## [Problem requirements]
Find every line in the records below that holds the word "date" and copy it.

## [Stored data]
===
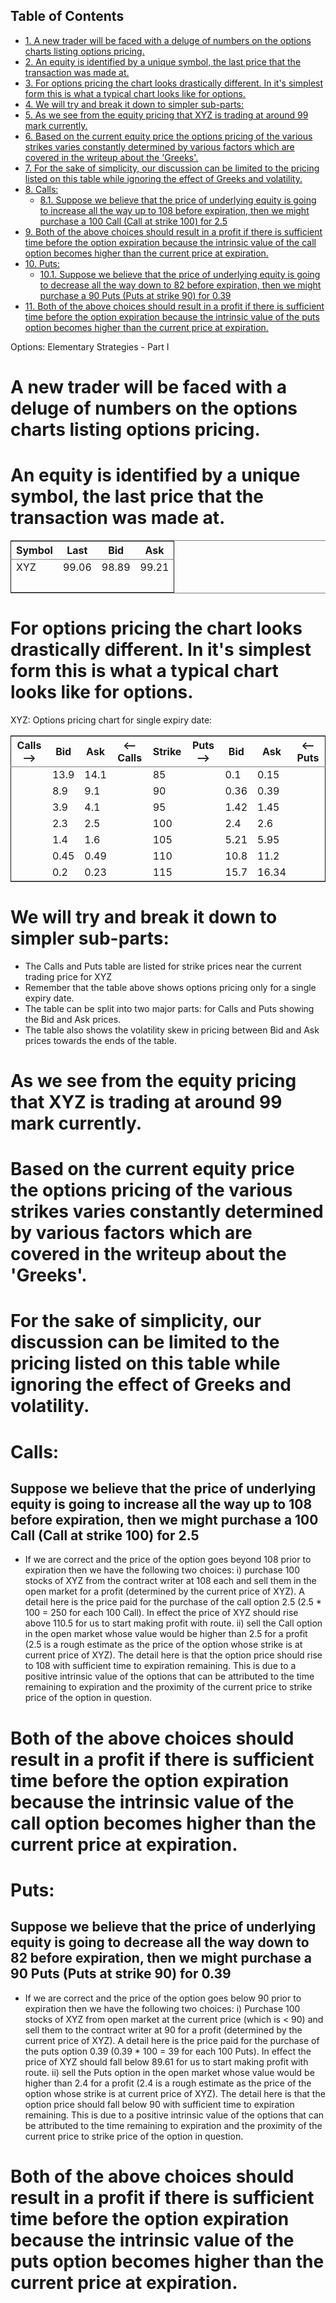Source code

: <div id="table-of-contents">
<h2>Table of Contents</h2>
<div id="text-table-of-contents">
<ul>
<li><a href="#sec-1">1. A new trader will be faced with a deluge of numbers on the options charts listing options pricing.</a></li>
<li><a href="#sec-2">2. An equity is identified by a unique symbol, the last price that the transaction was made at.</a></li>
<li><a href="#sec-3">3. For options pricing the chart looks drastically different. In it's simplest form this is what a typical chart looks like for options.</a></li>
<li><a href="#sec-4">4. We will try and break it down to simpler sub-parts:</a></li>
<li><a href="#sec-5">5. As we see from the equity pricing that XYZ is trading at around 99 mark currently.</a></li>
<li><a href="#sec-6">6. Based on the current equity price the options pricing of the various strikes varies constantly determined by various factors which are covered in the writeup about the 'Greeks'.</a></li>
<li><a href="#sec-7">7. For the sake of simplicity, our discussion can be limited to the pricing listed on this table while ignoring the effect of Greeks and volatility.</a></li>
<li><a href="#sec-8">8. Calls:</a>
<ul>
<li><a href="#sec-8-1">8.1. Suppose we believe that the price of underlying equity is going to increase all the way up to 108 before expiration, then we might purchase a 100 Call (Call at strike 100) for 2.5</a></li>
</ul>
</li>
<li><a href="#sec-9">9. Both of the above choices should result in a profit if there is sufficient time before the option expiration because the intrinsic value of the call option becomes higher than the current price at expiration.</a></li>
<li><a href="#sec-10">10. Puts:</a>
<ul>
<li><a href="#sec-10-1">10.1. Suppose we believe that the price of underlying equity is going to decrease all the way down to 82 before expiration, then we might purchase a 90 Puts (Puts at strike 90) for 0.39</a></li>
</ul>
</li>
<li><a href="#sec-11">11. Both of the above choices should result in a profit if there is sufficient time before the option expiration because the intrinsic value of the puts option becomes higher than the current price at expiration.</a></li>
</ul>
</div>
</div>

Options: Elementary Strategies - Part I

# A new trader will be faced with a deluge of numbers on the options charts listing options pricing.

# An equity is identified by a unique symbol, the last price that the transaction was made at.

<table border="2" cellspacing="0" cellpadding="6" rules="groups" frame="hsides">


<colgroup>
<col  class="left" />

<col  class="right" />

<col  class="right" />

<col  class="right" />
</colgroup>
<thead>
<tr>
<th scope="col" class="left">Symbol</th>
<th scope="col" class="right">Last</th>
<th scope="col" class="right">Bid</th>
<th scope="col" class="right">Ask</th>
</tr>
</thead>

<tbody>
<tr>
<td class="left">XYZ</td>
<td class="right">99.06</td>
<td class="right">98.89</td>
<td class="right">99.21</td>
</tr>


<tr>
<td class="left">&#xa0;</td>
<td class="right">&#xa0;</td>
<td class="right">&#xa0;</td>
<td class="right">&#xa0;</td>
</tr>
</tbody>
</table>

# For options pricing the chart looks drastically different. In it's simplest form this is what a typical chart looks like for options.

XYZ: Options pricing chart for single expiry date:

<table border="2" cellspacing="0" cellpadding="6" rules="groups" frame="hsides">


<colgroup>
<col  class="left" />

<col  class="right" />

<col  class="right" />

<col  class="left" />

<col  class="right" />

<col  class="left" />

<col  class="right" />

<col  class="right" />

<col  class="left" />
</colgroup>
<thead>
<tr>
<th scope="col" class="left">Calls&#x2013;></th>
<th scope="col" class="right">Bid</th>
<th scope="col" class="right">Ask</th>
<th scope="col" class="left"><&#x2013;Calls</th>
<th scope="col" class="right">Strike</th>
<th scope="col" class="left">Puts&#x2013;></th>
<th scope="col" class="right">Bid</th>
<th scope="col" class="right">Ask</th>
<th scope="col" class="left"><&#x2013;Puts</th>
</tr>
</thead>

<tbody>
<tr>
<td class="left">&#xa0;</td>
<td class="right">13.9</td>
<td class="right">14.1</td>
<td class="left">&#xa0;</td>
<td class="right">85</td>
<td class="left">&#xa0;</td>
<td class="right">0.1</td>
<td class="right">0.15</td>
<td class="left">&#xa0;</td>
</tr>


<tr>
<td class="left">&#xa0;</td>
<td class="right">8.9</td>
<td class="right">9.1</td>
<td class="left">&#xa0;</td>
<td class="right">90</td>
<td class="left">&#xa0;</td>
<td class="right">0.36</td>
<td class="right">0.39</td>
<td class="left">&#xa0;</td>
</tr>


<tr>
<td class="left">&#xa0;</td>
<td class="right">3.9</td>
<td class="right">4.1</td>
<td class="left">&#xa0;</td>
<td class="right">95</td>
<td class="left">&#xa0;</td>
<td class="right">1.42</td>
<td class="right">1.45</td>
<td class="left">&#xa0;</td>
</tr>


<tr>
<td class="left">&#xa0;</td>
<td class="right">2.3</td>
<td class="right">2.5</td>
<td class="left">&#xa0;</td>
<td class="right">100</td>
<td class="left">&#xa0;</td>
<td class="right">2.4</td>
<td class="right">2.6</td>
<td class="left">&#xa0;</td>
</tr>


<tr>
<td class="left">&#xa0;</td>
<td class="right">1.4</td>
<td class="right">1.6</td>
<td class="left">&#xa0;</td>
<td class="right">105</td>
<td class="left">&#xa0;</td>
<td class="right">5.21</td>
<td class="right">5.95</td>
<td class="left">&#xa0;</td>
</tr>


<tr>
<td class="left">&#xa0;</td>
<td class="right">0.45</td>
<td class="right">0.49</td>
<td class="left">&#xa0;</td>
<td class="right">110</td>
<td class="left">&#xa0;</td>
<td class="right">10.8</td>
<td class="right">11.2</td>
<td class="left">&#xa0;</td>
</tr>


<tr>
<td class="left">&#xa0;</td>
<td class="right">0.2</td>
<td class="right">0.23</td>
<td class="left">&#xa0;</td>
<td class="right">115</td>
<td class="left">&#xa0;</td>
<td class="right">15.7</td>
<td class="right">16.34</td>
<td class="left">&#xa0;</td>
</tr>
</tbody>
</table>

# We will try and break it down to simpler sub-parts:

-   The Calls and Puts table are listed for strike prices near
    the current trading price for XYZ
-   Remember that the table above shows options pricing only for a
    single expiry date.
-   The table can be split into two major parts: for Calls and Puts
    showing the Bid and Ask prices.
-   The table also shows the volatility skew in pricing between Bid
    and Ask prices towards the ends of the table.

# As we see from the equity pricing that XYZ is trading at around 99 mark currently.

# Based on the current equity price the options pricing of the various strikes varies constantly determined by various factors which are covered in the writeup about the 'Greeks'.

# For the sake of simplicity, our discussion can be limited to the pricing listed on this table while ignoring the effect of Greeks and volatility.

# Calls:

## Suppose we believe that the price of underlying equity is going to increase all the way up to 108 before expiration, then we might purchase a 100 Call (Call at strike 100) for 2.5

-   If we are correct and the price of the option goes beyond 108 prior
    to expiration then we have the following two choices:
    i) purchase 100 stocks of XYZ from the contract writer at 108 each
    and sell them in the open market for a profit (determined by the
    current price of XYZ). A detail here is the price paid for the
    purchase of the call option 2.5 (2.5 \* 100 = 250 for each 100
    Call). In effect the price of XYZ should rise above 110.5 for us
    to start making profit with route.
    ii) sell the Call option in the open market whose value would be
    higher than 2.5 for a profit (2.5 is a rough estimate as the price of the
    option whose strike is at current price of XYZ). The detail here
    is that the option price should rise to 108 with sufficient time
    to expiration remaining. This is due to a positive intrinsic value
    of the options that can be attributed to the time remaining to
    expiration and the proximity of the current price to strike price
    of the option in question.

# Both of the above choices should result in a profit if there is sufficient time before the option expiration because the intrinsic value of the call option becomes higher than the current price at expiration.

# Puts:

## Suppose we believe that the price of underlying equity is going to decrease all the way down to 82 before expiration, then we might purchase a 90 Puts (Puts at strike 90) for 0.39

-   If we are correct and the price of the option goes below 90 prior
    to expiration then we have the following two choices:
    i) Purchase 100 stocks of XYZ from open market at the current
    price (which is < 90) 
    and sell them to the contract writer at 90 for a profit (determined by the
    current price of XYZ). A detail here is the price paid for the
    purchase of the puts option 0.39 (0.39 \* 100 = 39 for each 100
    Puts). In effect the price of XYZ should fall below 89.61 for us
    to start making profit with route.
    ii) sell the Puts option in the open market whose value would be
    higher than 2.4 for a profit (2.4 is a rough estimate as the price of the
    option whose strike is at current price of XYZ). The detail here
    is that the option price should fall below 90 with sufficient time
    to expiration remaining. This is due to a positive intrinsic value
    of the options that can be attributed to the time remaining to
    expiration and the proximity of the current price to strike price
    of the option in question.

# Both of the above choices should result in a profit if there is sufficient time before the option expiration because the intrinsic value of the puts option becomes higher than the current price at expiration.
===
## [Exercise answer]
XYZ: Options pricing chart for single expiry date:
    single expiry date.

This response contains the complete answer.